*** Records shown
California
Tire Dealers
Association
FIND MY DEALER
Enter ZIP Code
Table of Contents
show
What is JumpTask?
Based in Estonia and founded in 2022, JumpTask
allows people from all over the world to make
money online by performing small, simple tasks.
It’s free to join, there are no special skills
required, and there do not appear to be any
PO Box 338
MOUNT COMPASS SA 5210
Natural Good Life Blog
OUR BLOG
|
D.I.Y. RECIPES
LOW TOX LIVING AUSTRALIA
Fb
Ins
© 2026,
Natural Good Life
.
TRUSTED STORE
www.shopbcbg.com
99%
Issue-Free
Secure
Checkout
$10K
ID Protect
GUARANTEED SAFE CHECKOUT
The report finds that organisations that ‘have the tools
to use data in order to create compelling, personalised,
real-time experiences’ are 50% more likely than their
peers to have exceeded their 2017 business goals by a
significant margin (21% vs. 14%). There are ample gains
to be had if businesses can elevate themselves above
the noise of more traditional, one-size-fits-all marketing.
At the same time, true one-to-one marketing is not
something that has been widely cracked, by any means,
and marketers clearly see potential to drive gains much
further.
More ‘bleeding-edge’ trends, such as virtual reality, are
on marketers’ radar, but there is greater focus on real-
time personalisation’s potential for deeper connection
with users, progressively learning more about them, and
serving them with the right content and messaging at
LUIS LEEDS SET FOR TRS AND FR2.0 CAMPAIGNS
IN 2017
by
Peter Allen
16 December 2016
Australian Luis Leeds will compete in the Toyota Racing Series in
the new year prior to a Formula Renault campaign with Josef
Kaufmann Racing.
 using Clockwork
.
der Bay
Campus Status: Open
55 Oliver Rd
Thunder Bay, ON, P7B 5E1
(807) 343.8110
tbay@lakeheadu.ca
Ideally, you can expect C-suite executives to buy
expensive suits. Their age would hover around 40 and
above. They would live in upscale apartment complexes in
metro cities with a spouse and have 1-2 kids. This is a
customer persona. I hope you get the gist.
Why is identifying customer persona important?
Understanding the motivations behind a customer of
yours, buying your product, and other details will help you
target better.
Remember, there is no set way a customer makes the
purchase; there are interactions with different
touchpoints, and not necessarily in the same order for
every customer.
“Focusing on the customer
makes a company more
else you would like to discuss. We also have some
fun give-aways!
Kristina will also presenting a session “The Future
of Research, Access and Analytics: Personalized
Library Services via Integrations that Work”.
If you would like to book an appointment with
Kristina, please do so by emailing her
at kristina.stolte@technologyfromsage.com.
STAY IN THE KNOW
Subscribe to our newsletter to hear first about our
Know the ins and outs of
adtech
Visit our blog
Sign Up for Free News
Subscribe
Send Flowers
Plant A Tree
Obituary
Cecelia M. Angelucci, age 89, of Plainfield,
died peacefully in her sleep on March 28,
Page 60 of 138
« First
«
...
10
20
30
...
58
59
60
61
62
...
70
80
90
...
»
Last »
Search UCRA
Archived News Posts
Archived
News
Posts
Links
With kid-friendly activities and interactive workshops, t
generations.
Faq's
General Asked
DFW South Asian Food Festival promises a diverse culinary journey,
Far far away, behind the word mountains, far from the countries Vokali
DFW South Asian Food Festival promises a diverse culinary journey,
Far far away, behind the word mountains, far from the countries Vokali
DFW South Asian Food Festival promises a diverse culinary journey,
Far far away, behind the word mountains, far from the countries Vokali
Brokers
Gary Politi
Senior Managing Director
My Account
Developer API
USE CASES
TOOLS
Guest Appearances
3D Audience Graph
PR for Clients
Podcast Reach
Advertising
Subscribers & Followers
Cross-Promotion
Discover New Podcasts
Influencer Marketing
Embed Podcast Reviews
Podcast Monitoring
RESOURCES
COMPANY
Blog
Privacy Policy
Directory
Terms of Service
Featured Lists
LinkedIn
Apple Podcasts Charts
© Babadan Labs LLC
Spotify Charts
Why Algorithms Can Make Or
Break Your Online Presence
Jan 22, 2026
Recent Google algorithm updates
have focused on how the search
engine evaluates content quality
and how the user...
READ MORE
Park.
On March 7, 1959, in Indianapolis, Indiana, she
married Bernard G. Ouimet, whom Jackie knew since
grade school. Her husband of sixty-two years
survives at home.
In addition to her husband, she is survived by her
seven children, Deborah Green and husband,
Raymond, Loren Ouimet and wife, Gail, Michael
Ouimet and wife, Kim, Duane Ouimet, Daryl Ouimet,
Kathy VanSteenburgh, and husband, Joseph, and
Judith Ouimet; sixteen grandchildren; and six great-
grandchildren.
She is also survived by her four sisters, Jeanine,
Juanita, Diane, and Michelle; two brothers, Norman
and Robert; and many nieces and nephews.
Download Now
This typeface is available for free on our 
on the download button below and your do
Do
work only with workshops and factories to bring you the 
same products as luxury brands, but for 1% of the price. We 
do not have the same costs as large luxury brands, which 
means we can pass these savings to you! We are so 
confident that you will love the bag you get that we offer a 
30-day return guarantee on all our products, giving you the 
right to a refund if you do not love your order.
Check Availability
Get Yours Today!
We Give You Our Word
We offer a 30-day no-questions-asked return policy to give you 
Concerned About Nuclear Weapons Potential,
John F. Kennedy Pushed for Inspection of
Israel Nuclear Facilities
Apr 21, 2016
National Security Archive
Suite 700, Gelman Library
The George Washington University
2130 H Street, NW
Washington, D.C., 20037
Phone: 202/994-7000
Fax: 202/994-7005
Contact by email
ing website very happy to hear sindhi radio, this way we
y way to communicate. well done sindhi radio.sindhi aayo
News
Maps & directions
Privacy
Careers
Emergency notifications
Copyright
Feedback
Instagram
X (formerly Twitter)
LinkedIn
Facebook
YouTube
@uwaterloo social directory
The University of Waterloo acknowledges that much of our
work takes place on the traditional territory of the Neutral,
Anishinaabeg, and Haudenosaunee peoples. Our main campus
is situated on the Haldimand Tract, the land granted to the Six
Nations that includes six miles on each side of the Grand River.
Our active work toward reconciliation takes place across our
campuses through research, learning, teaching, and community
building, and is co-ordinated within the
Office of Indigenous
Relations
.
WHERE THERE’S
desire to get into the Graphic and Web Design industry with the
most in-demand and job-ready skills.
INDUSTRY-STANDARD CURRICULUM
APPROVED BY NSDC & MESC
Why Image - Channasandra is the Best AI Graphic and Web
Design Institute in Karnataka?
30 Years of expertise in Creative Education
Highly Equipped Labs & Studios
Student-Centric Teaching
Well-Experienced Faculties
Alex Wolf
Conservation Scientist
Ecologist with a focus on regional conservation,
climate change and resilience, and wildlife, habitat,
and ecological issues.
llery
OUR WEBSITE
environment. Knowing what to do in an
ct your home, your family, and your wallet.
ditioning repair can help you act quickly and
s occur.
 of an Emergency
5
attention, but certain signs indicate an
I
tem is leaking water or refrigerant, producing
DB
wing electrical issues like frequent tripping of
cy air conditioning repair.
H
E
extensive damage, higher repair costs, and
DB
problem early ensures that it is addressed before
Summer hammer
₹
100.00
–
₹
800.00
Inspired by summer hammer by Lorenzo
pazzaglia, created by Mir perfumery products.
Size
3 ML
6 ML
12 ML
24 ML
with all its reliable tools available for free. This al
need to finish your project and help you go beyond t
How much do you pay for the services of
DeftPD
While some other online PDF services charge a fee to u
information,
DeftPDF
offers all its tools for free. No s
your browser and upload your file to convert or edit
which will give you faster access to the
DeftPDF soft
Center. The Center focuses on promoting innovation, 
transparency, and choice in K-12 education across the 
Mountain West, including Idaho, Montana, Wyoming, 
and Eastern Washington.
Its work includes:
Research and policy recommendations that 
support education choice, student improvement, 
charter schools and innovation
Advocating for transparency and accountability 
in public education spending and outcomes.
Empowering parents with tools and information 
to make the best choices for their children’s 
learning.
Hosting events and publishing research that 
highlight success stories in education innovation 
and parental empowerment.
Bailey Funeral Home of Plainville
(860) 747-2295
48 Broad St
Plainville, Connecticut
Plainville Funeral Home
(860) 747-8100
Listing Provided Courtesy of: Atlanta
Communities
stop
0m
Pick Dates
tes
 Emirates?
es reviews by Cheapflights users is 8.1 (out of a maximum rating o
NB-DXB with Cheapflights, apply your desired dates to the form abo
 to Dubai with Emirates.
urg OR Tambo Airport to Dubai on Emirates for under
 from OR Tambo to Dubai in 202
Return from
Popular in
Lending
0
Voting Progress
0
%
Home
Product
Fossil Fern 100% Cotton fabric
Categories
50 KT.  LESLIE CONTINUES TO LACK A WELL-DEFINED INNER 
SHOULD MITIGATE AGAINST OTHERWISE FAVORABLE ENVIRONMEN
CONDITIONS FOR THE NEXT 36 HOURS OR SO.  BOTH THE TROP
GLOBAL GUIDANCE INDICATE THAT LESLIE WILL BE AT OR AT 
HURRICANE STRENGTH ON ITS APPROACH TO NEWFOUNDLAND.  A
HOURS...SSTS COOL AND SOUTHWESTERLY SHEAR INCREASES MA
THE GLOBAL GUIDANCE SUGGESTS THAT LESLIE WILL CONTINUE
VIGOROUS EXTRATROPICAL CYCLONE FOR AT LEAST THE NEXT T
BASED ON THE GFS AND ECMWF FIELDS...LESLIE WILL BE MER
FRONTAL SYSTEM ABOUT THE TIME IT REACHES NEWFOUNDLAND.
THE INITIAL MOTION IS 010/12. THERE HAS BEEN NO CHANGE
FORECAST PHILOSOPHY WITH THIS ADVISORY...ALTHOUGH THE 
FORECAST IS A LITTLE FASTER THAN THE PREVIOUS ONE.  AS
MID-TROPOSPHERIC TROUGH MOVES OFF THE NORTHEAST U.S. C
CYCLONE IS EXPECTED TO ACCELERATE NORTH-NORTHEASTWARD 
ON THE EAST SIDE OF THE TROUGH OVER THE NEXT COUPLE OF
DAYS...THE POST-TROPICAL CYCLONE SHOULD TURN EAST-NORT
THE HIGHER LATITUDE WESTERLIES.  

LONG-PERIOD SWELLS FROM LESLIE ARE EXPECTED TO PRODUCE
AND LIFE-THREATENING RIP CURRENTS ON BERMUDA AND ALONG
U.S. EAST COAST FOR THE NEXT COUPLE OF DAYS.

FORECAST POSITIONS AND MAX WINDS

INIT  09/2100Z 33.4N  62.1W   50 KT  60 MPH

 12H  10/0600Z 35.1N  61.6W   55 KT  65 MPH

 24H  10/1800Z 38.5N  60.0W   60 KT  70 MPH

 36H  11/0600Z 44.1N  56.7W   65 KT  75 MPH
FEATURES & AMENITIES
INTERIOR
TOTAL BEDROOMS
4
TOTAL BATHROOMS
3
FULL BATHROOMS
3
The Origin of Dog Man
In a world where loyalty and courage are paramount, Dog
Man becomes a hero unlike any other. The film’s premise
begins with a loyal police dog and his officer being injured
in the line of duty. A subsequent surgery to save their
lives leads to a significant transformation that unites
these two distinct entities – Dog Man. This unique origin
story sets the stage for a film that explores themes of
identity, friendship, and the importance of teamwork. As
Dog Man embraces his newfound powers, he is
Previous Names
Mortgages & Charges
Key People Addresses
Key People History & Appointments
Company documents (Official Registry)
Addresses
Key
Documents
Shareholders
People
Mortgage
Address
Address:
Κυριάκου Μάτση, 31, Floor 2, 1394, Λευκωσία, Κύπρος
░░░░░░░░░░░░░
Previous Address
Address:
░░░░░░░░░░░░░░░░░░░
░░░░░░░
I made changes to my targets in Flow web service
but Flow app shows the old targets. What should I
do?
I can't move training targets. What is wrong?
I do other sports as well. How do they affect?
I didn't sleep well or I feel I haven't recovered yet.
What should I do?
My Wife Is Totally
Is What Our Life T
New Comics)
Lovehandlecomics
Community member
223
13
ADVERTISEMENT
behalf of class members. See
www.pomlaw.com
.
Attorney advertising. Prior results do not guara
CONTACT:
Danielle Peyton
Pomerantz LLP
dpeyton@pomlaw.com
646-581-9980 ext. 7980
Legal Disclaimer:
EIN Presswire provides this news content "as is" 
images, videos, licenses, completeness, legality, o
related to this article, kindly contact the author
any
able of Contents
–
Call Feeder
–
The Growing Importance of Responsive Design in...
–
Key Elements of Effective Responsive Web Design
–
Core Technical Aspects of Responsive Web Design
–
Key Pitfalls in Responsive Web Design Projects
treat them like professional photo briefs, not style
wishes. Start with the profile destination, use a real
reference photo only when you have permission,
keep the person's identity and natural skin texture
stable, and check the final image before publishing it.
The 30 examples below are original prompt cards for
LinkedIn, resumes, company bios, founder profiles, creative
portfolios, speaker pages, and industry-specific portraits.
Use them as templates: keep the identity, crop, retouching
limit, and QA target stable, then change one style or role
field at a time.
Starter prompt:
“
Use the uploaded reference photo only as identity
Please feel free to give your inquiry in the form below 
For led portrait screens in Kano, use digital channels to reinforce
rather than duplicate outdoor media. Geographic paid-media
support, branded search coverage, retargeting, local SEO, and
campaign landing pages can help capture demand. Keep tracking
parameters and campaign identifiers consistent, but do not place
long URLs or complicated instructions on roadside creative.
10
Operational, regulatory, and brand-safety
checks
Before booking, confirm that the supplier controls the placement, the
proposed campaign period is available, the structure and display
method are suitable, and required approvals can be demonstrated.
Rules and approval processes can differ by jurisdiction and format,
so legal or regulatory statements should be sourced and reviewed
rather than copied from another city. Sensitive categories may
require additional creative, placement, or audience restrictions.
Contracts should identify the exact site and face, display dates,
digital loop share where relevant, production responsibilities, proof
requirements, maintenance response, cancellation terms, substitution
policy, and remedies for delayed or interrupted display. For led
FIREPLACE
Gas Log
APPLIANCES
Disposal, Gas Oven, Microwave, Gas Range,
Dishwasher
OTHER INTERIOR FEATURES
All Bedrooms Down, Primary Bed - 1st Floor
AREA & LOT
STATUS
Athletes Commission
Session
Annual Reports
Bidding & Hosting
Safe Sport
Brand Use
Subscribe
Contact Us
******
Gather each line of the records holding the string "Floor".

Κυριάκου Μάτση, 31, Floor 2, 1394, Λευκωσία, Κύπρος
All Bedrooms Down, Primary Bed - 1st Floor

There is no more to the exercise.